November 19, 2010 / 6:41 PM / 9 years ago

UPDATE 1-U.S. natgas rig count falls 19 to 936-Baker Hughes

 * Gas drilling rig count slips, fourth time in six weeks
 * Horizontal rig count drops for second straight week
 (Adds price reaction, details, background)
 NEW YORK, Nov 19 (Reuters) - The number of rigs drilling
for natural gas in the United States slid by 19 this week to
936, according to a report on Friday by oil services firm Baker
Hughes in Houston.
 The gas-directed rig count, which has fallen four times in
the last six weeks, hit 992 in mid-August, its highest level
since February 2009 when there were 1,018 rigs drilling for
gas.
 Horizontal rigs -- the type most often used to extract oil
or gas from shale -- dropped by eight to 932, the second
straight weekly decline after hitting a record high of 943 on
Nov. 5.
 Analysts estimate that two-thirds of horizontal rigs are
drilling for natural gas, and these comprise part of the
overall rig count. The rest are drilling for oil.
 Graphic: link.reuters.com/sup34k
 Front-month U.S. natural gas futures NGc1, which were up
about 13.5 cents in the $4.43 per mmBtu area just before the
data were released at 1 p.m. EST (1800 GMT), hit an intraday
high of $4.17 after the report.
 Despite relatively low gas prices this year, gas drilling
activity has been slow to react, but recent declines,
particularly in the horizontal count may signal a shift away
from gas to more profitable oil-related projects.
 Some firms have said they will shift spending away from gas
due to relatively low prices, but most analysts expect no
meaningful slowdown in gas production until the second half of
2011, at the earliest.
 They said some producers may continue drilling for gas to
meet lease obligations, while others may be protected by
profitable hedges and can still produce and sell gas at prices
well above current levels.
 The gas-drilling rig count is still up 271 since bottoming
at 665 on July 17, 2009, its lowest since the 640 posted on May
3, 2002.
 While the gas rig count is 42 percent off its record peak
of 1,606 from September 2008, it stands 210 rigs, or 29
percent, above the same week last year.
 Rising output from shale gas has been the primary driver of
increased gas production in the last few years, and most
traders agree it will be difficult to tighten the gas market
unless drilling slows sharply.
 Some analysts estimate the gas rig count will have to fall
well below 850 to tighten the overall market.

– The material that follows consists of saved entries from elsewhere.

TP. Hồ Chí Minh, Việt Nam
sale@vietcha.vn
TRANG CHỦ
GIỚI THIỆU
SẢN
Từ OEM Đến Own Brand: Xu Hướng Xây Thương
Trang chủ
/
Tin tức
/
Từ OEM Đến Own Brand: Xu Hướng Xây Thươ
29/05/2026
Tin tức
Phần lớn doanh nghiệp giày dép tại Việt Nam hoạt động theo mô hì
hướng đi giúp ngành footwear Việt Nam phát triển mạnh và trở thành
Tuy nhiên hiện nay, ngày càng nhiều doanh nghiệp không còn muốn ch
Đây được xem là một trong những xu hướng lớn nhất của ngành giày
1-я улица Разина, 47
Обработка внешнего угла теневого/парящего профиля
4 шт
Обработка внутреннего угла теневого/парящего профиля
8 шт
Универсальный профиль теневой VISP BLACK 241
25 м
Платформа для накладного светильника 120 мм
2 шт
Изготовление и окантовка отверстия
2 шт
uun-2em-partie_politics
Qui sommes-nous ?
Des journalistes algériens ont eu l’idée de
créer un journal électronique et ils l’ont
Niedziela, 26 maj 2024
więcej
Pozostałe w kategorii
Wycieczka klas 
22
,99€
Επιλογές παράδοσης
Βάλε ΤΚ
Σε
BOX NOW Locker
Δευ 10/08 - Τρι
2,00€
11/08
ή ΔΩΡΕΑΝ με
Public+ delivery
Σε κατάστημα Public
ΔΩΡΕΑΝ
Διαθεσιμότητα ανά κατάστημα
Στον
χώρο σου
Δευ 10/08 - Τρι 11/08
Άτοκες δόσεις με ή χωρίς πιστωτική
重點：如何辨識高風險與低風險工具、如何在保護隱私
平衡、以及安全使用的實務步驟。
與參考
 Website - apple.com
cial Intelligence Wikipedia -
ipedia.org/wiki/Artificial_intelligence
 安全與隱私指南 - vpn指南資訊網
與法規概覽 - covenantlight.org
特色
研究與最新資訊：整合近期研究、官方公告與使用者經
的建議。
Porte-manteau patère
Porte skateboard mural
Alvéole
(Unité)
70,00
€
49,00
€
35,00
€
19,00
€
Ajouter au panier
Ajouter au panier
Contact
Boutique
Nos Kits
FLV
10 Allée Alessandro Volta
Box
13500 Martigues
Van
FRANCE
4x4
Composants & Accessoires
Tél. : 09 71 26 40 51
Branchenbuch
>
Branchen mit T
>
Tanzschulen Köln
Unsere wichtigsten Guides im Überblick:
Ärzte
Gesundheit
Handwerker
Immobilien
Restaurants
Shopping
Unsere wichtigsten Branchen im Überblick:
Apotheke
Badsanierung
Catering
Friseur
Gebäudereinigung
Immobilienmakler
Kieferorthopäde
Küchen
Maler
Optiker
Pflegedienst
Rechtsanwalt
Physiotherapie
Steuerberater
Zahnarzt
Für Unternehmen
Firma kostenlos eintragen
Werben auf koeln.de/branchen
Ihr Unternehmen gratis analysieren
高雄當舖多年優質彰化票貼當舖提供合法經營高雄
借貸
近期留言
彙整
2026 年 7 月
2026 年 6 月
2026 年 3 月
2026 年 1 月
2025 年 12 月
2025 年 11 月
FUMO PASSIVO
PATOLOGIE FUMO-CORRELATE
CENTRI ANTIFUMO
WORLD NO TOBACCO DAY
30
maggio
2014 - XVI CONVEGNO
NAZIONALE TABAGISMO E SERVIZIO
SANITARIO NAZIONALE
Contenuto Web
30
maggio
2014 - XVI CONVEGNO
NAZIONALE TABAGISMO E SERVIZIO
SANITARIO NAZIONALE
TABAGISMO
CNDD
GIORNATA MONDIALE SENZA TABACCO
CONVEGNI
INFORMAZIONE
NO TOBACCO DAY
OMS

 Recent estimates by the U.S. Energy Information
Administration put U.S. gas output this year at more than 22
trillion cubic feet, its highest since 1973, but next year the
EIA sees output dropping 1.2 percent.
 With gas inventories heading into winter at record highs
and production likely to remain strong into 2011, many traders
expect gas prices to remain cheap relative to oil, at least
until an improving economy boosts industrial demand, which
accounts for nearly 30 percent of U.S. gas consumption.